(Collected data)

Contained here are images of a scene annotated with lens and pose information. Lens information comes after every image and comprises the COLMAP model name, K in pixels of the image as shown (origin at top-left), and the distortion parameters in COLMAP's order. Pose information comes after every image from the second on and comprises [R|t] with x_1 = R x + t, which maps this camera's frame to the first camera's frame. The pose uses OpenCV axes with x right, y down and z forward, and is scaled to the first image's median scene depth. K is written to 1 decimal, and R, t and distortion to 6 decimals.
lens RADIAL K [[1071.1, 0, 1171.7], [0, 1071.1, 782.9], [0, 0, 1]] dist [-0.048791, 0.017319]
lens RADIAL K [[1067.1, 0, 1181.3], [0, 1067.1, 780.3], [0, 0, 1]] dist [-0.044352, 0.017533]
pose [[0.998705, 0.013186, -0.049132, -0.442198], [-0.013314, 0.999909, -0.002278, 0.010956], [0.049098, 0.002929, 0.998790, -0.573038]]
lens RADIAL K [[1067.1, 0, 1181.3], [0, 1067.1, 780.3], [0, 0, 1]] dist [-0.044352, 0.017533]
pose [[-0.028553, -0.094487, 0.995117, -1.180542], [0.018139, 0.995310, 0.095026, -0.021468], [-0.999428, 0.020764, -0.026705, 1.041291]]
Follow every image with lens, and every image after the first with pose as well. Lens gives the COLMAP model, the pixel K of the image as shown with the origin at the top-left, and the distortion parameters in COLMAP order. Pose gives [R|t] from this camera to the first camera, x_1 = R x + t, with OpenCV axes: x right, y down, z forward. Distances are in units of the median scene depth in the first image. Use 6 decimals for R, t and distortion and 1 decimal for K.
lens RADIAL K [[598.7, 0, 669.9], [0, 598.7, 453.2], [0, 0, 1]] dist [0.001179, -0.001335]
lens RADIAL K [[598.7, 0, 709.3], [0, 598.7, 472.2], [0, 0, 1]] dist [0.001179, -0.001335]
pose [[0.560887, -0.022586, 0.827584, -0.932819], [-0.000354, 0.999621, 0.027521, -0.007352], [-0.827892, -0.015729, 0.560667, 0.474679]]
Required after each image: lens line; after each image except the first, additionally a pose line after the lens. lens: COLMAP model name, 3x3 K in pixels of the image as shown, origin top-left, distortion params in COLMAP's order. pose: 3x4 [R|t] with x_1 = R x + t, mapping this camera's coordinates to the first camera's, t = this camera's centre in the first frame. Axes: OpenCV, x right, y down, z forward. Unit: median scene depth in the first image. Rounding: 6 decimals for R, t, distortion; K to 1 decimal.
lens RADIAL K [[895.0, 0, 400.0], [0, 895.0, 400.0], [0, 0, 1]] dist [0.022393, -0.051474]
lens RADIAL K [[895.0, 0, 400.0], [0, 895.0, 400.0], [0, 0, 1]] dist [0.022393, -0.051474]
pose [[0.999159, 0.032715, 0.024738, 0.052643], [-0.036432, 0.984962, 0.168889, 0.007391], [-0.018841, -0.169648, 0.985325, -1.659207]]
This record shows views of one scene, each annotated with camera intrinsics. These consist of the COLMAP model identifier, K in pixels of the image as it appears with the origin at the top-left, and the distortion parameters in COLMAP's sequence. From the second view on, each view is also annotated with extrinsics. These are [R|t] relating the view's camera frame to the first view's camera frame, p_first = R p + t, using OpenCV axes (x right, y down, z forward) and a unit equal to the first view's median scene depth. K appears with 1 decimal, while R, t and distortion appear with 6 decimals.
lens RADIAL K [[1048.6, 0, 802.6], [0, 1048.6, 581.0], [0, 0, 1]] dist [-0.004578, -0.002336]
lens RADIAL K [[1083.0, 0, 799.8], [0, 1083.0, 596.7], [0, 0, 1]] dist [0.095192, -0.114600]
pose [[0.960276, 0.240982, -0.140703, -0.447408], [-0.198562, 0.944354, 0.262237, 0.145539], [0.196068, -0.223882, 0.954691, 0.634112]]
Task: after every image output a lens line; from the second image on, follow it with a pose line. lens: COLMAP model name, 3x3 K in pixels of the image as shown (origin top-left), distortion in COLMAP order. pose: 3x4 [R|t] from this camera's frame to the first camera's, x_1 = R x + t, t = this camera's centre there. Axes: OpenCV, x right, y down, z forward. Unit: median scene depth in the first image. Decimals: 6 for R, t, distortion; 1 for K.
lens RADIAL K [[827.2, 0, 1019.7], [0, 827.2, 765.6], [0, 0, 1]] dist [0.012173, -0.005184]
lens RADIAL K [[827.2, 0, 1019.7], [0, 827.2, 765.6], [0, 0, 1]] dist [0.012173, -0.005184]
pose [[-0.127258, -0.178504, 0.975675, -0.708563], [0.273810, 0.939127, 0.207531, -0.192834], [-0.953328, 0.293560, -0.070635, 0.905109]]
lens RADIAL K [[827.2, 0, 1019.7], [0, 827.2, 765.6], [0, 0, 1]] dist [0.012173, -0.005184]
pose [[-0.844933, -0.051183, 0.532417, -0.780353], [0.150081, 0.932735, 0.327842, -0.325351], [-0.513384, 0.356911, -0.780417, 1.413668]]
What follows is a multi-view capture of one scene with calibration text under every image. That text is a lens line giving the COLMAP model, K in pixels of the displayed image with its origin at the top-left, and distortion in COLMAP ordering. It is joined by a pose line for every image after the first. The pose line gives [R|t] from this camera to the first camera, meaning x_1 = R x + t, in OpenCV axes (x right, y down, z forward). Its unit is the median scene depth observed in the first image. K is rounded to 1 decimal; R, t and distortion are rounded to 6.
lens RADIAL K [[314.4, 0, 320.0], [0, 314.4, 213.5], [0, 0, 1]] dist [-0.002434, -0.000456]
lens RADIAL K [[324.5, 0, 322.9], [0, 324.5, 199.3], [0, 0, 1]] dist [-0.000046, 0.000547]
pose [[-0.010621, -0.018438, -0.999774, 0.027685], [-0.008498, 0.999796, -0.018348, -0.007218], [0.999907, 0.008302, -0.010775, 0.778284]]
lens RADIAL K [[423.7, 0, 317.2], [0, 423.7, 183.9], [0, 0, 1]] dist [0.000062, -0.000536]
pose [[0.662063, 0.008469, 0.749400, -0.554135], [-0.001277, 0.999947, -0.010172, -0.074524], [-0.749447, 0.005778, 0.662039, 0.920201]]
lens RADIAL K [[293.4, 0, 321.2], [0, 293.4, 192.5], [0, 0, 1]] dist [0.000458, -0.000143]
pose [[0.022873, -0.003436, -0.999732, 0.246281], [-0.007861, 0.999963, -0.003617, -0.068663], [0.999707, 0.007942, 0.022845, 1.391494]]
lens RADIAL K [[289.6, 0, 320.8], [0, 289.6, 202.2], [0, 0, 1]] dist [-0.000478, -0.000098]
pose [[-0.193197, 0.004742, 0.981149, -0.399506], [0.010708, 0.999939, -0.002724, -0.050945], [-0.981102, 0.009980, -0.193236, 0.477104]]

• What to produce: Return all the lines shown above, precisely as they stand.

• Result for this task:
Contained here are images of a scene annotated with lens and pose information. Lens information comes after every image and comprises the COLMAP model name, K in pixels of the image as shown (origin at top-left), and the distortion parameters in COLMAP's order. Pose information comes after every image from the second on and comprises [R|t] with x_1 = R x + t, which maps this camera's frame to the first camera's frame. The pose uses OpenCV axes with x right, y down and z forward, and is scaled to the first image's median scene depth. K is written to 1 decimal, and R, t and distortion to 6 decimals.
lens RADIAL K [[1071.1, 0, 1171.7], [0, 1071.1, 782.9], [0, 0, 1]] dist [-0.048791, 0.017319]
lens RADIAL K [[1067.1, 0, 1181.3], [0, 1067.1, 780.3], [0, 0, 1]] dist [-0.044352, 0.017533]
pose [[0.998705, 0.013186, -0.049132, -0.442198], [-0.013314, 0.999909, -0.002278, 0.010956], [0.049098, 0.002929, 0.998790, -0.573038]]
lens RADIAL K [[1067.1, 0, 1181.3], [0, 1067.1, 780.3], [0, 0, 1]] dist [-0.044352, 0.017533]
pose [[-0.028553, -0.094487, 0.995117, -1.180542], [0.018139, 0.995310, 0.095026, -0.021468], [-0.999428, 0.020764, -0.026705, 1.041291]]
Follow every image with lens, and every image after the first with pose as well. Lens gives the COLMAP model, the pixel K of the image as shown with the origin at the top-left, and the distortion parameters in COLMAP order. Pose gives [R|t] from this camera to the first camera, x_1 = R x + t, with OpenCV axes: x right, y down, z forward. Distances are in units of the median scene depth in the first image. Use 6 decimals for R, t and distortion and 1 decimal for K.
lens RADIAL K [[598.7, 0, 669.9], [0, 598.7, 453.2], [0, 0, 1]] dist [0.001179, -0.001335]
lens RADIAL K [[598.7, 0, 709.3], [0, 598.7, 472.2], [0, 0, 1]] dist [0.001179, -0.001335]
pose [[0.560887, -0.022586, 0.827584, -0.932819], [-0.000354, 0.999621, 0.027521, -0.007352], [-0.827892, -0.015729, 0.560667, 0.474679]]
Required after each image: lens line; after each image except the first, additionally a pose line after the lens. lens: COLMAP model name, 3x3 K in pixels of the image as shown, origin top-left, distortion params in COLMAP's order. pose: 3x4 [R|t] with x_1 = R x + t, mapping this camera's coordinates to the first camera's, t = this camera's centre in the first frame. Axes: OpenCV, x right, y down, z forward. Unit: median scene depth in the first image. Rounding: 6 decimals for R, t, distortion; K to 1 decimal.
lens RADIAL K [[895.0, 0, 400.0], [0, 895.0, 400.0], [0, 0, 1]] dist [0.022393, -0.051474]
lens RADIAL K [[895.0, 0, 400.0], [0, 895.0, 400.0], [0, 0, 1]] dist [0.022393, -0.051474]
pose [[0.999159, 0.032715, 0.024738, 0.052643], [-0.036432, 0.984962, 0.168889, 0.007391], [-0.018841, -0.169648, 0.985325, -1.659207]]
This record shows views of one scene, each annotated with camera intrinsics. These consist of the COLMAP model identifier, K in pixels of the image as it appears with the origin at the top-left, and the distortion parameters in COLMAP's sequence. From the second view on, each view is also annotated with extrinsics. These are [R|t] relating the view's camera frame to the first view's camera frame, p_first = R p + t, using OpenCV axes (x right, y down, z forward) and a unit equal to the first view's median scene depth. K appears with 1 decimal, while R, t and distortion appear with 6 decimals.
lens RADIAL K [[1048.6, 0, 802.6], [0, 1048.6, 581.0], [0, 0, 1]] dist [-0.004578, -0.002336]
lens RADIAL K [[1083.0, 0, 799.8], [0, 1083.0, 596.7], [0, 0, 1]] dist [0.095192, -0.114600]
pose [[0.960276, 0.240982, -0.140703, -0.447408], [-0.198562, 0.944354, 0.262237, 0.145539], [0.196068, -0.223882, 0.954691, 0.634112]]
Task: after every image output a lens line; from the second image on, follow it with a pose line. lens: COLMAP model name, 3x3 K in pixels of the image as shown (origin top-left), distortion in COLMAP order. pose: 3x4 [R|t] from this camera's frame to the first camera's, x_1 = R x + t, t = this camera's centre there. Axes: OpenCV, x right, y down, z forward. Unit: median scene depth in the first image. Decimals: 6 for R, t, distortion; 1 for K.
lens RADIAL K [[827.2, 0, 1019.7], [0, 827.2, 765.6], [0, 0, 1]] dist [0.012173, -0.005184]
lens RADIAL K [[827.2, 0, 1019.7], [0, 827.2, 765.6], [0, 0, 1]] dist [0.012173, -0.005184]
pose [[-0.127258, -0.178504, 0.975675, -0.708563], [0.273810, 0.939127, 0.207531, -0.192834], [-0.953328, 0.293560, -0.070635, 0.905109]]
lens RADIAL K [[827.2, 0, 1019.7], [0, 827.2, 765.6], [0, 0, 1]] dist [0.012173, -0.005184]
pose [[-0.844933, -0.051183, 0.532417, -0.780353], [0.150081, 0.932735, 0.327842, -0.325351], [-0.513384, 0.356911, -0.780417, 1.413668]]
What follows is a multi-view capture of one scene with calibration text under every image. That text is a lens line giving the COLMAP model, K in pixels of the displayed image with its origin at the top-left, and distortion in COLMAP ordering. It is joined by a pose line for every image after the first. The pose line gives [R|t] from this camera to the first camera, meaning x_1 = R x + t, in OpenCV axes (x right, y down, z forward). Its unit is the median scene depth observed in the first image. K is rounded to 1 decimal; R, t and distortion are rounded to 6.
lens RADIAL K [[314.4, 0, 320.0], [0, 314.4, 213.5], [0, 0, 1]] dist [-0.002434, -0.000456]
lens RADIAL K [[324.5, 0, 322.9], [0, 324.5, 199.3], [0, 0, 1]] dist [-0.000046, 0.000547]
pose [[-0.010621, -0.018438, -0.999774, 0.027685], [-0.008498, 0.999796, -0.018348, -0.007218], [0.999907, 0.008302, -0.010775, 0.778284]]
lens RADIAL K [[423.7, 0, 317.2], [0, 423.7, 183.9], [0, 0, 1]] dist [0.000062, -0.000536]
pose [[0.662063, 0.008469, 0.749400, -0.554135], [-0.001277, 0.999947, -0.010172, -0.074524], [-0.749447, 0.005778, 0.662039, 0.920201]]
lens RADIAL K [[293.4, 0, 321.2], [0, 293.4, 192.5], [0, 0, 1]] dist [0.000458, -0.000143]
pose [[0.022873, -0.003436, -0.999732, 0.246281], [-0.007861, 0.999963, -0.003617, -0.068663], [0.999707, 0.007942, 0.022845, 1.391494]]
lens RADIAL K [[289.6, 0, 320.8], [0, 289.6, 202.2], [0, 0, 1]] dist [-0.000478, -0.000098]
pose [[-0.193197, 0.004742, 0.981149, -0.399506], [0.010708, 0.999939, -0.002724, -0.050945], [-0.981102, 0.009980, -0.193236, 0.477104]]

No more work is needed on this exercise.